Attempts to abuse US copyright law to achieve an objective unrelated to copyright matters have taken a fresh twist with a new case involving a Jehovah’s Witness posting anonymously on Reddit, and the religious organization they belong to.
In an attempt to learn the identity of the Reddit user, Jehovah’s Witnesses are considering making a copyright claim against them. Specifically, a publisher for the organization, the Watchtower Bible and Tract Society, has subpoenaed Reddit for information regarding the user – who goes by the name of “darkspilver” on the social network.
The publisher said it wants to obtain this information as it prepares for a possible copyright lawsuit.
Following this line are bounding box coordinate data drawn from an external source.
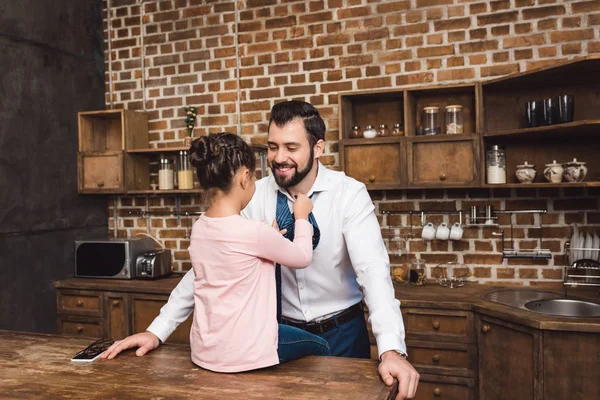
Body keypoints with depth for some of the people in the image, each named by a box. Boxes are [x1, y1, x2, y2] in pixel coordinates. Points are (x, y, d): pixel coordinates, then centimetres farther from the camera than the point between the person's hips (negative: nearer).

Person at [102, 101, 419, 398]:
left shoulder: (349, 195, -16)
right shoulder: (255, 197, -10)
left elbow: (372, 269, -25)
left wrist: (391, 350, -38)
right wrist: (158, 330, -15)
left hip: (342, 333, -1)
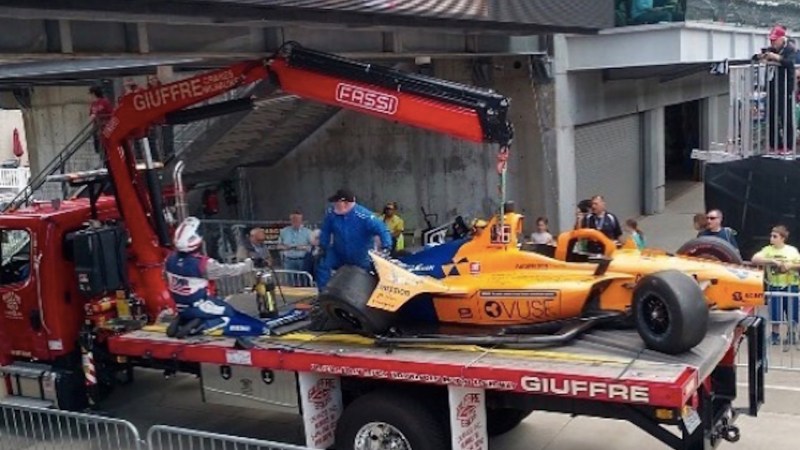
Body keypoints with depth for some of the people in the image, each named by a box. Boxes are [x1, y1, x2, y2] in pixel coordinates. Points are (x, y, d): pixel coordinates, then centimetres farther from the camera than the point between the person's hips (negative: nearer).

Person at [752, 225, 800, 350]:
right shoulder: (768, 250, -2)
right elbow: (754, 259, -17)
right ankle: (775, 336, 24)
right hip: (774, 287, 0)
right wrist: (772, 261, -25)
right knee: (775, 315, 7)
In the corner of the redditor is the Electronic Frontier Foundation (EFF), who announced in a blog post they are representing the commenter, and that they have filed a motion to reject as legally invalid Watchtower’s subpoena, citing, among other things, the First Amendment that protects anonymous speech.
According to the motion, EFF is arguing that Watchtower must not be permitted to use the DMCA to identify and silence religious dissent and criticism.
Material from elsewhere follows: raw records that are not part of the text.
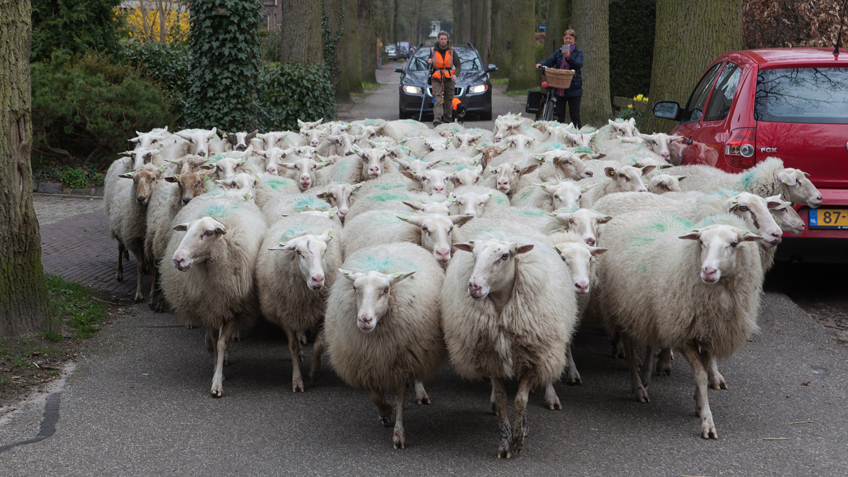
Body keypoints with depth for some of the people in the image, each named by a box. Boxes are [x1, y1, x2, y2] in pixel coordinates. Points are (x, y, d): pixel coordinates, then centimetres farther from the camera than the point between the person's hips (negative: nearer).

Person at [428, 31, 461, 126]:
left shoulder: (451, 52, 6)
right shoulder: (433, 51, 8)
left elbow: (458, 65, 6)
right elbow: (429, 67, 17)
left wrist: (455, 74, -13)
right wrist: (428, 62, -7)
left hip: (449, 79, 1)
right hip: (436, 79, -1)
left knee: (449, 100, 5)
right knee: (437, 99, -15)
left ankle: (447, 119, 17)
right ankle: (437, 119, -27)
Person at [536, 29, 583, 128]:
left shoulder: (578, 53, 2)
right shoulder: (559, 52, 12)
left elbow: (579, 64, -16)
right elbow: (550, 61, -1)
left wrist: (569, 58, -34)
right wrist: (541, 64, -22)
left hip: (573, 89, -3)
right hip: (560, 89, 3)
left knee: (574, 115, 1)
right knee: (559, 115, 6)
The San Francisco-based digital privacy and free speech group’s Staff Attorney Alex Moss said Darkspilver’s use of Watchtower-published material falls under the fair-use rule, allowing legal use of content without the need to gain permission from a copyright holder.
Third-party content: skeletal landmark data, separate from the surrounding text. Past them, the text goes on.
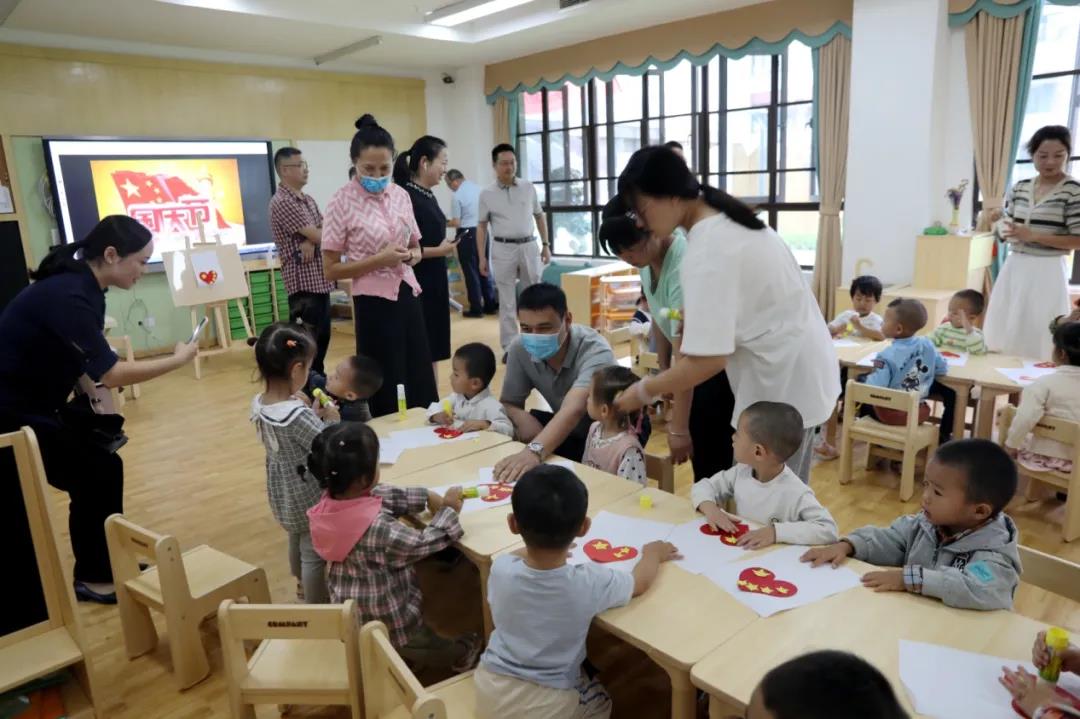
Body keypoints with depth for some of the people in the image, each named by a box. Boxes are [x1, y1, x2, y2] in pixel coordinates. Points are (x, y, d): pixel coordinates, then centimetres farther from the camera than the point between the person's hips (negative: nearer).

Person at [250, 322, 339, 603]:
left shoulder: (258, 404, -8)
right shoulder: (298, 414, -33)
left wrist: (313, 416, 1)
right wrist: (332, 420, -11)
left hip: (282, 494, 9)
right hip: (308, 497, -9)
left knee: (296, 541, 31)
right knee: (314, 554, 10)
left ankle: (303, 586, 55)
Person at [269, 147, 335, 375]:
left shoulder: (308, 200, 16)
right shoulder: (281, 202, -13)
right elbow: (318, 235, -19)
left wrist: (311, 242, -13)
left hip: (320, 279, 9)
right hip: (303, 282, -9)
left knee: (322, 337, 16)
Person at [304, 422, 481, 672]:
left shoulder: (329, 503, -14)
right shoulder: (377, 529, -39)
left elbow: (386, 496, -2)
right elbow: (423, 543, -26)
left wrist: (427, 497, -6)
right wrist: (448, 510, -14)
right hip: (387, 623, -7)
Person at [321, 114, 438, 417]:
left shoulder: (401, 195, 6)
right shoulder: (342, 202, -9)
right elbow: (332, 269, -8)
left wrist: (412, 255, -4)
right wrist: (379, 259, -19)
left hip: (408, 296, 5)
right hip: (374, 303, -5)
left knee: (421, 386, 12)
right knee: (388, 393, 4)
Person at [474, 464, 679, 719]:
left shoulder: (500, 568, -20)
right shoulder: (589, 582, -26)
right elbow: (641, 582, -5)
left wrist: (535, 549, 21)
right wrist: (652, 554, 14)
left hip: (489, 690, 3)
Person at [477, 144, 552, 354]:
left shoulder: (528, 188, 5)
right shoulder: (487, 194, 1)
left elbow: (539, 216, 13)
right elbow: (482, 226, 4)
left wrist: (545, 245, 7)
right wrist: (481, 258, -1)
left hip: (528, 246, 2)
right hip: (503, 249, -2)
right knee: (507, 300, 2)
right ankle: (509, 347, 9)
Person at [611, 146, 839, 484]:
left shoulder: (707, 250, -25)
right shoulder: (726, 218, 5)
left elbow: (707, 359, -28)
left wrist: (642, 392, -16)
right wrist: (695, 317, 4)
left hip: (781, 383, -10)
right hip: (799, 371, 10)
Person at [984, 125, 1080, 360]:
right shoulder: (1019, 188, 8)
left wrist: (1033, 236, -18)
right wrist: (1003, 229, -8)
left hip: (1047, 272, -5)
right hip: (1014, 268, 5)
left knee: (1038, 340, -3)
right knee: (1004, 334, 11)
“Much of the material shared by our client is barely copyrightable,” Moss also observed.
The content in question was posted in a Reddit community, and included “a copy of an advertisement asking for donations that appeared on the back of a Watchtower magazine, as well as a chart Doe edited and reformatted to show the kinds of data that the Jehovah’s Witness organization collects and processes,” EFF said.
EFF is optimistic that a court will reject the subpoena targeting “darkspilver” – as courts regularly do if these requests don’t pass constitutional scrutiny, said Legal Director Corynne McSherry.
McSherry argued in favor of their client’s right to express “thoughts and feelings online” and do that “without worrying that a baseless copyright claim could change their relationships to their closest friends and family.”
While confident that a potential copyright lawsuit would have no chance to succeed – this would come too late, EFF said in its motion.
Namely, should Watchtower succeed in obtaining the Reddit user’s identifying information, real life consequences could be dire. Darkspilver could end up excommunicated from their community, but also shunned by family and friends – a practice known as “disfellowshipping” that EFF’s client said they witnessed in the past.